The human figure has always been the most effective vehicle for my artistic expression, whether in drawing, print-making, painting or ceramics.
 
I am particularly interested in faces that convey a quiet intensity. Faces of people who, engrossed in what they are doing - writing, thinking, reading, looking at others, or contemplating their surroundings - are unaware of being watched.
 
More recently, I have gone in a different direction, focusing on dancers caught in motion. The emphasis is on the dancers' joy in using their supple bodies as a means of self expression.
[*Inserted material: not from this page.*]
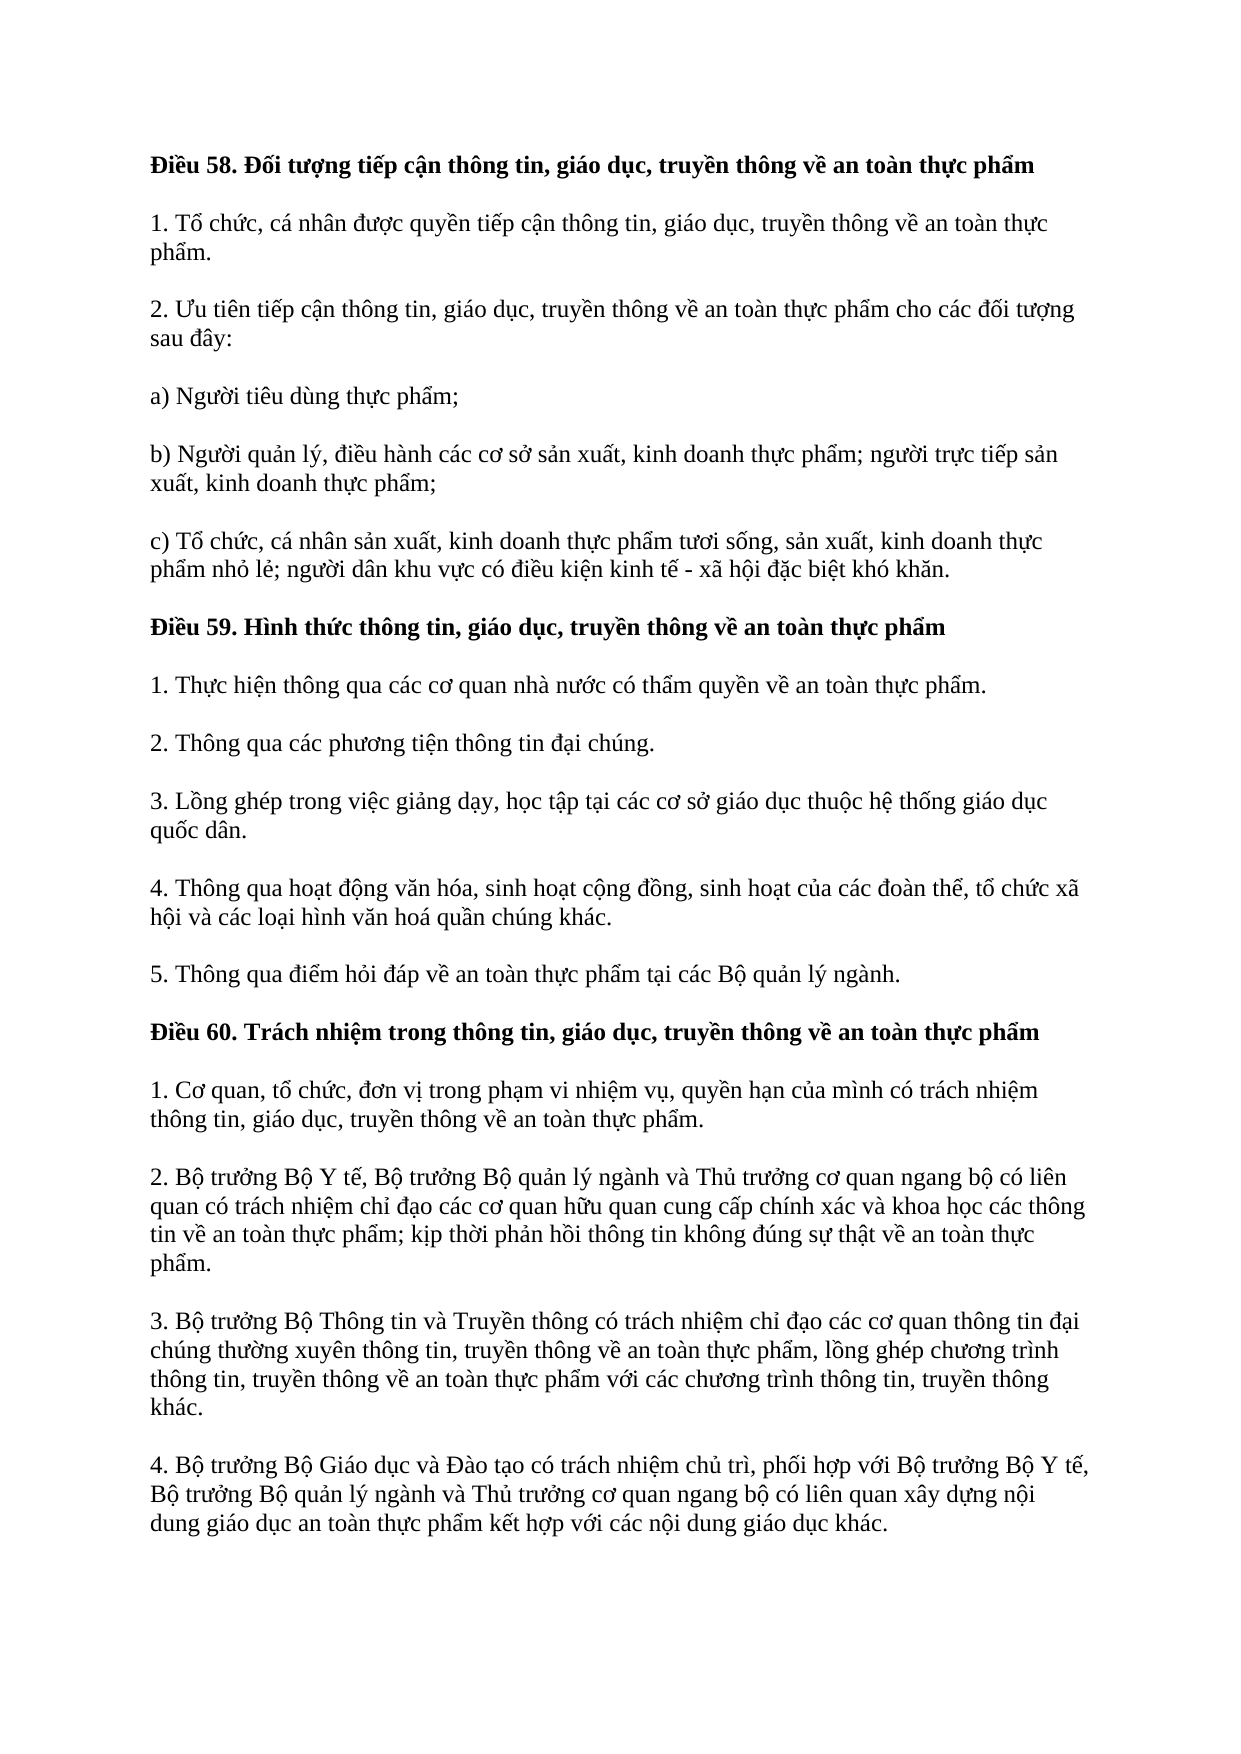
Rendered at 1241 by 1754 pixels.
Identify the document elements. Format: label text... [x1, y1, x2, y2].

text 4. Bộ trưởng Bộ Giáo dục và Đào tạo có trách nhiệm chủ trì, phối hợp với Bộ trưởng Bộ Y tế, Bộ trưởng Bộ quản lý ngành và Thủ trưởng cơ quan ngang bộ có liên quan xây dựng nội dung giáo dục an toàn thực phẩm kết hợp với các nội dung giáo dục khác. [150, 1450, 1090, 1537]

For the dancers I have used both ceramics and papier mâché.
 
Other themes explored in my ceramic sculptures: "Fertile Heads," cachepots with one or more faces in high relief, often peering out of an encircling web of bands; the "Wounded," faces, in dark brown clay crisscrossed by white bands, that reveal features sometimes stoic, sometimes quietly resigned to suffering; "The Stuff of Dreams," heads blowing into the air a cloud of smoke (made of chicken wire) in which are trapped small tumbling figures; "Theatrical Ladies," actresses caught in an expressive gensture on stage; "Woodland Spirits," mysterious white mask-like faces peering out of logs or tree trunks entwined with ivy, flowers, grasses and leaves; and finally a series of "Bird People," men and women in highly textured clothing, in intense communication with crows perched on their shoulders and arms.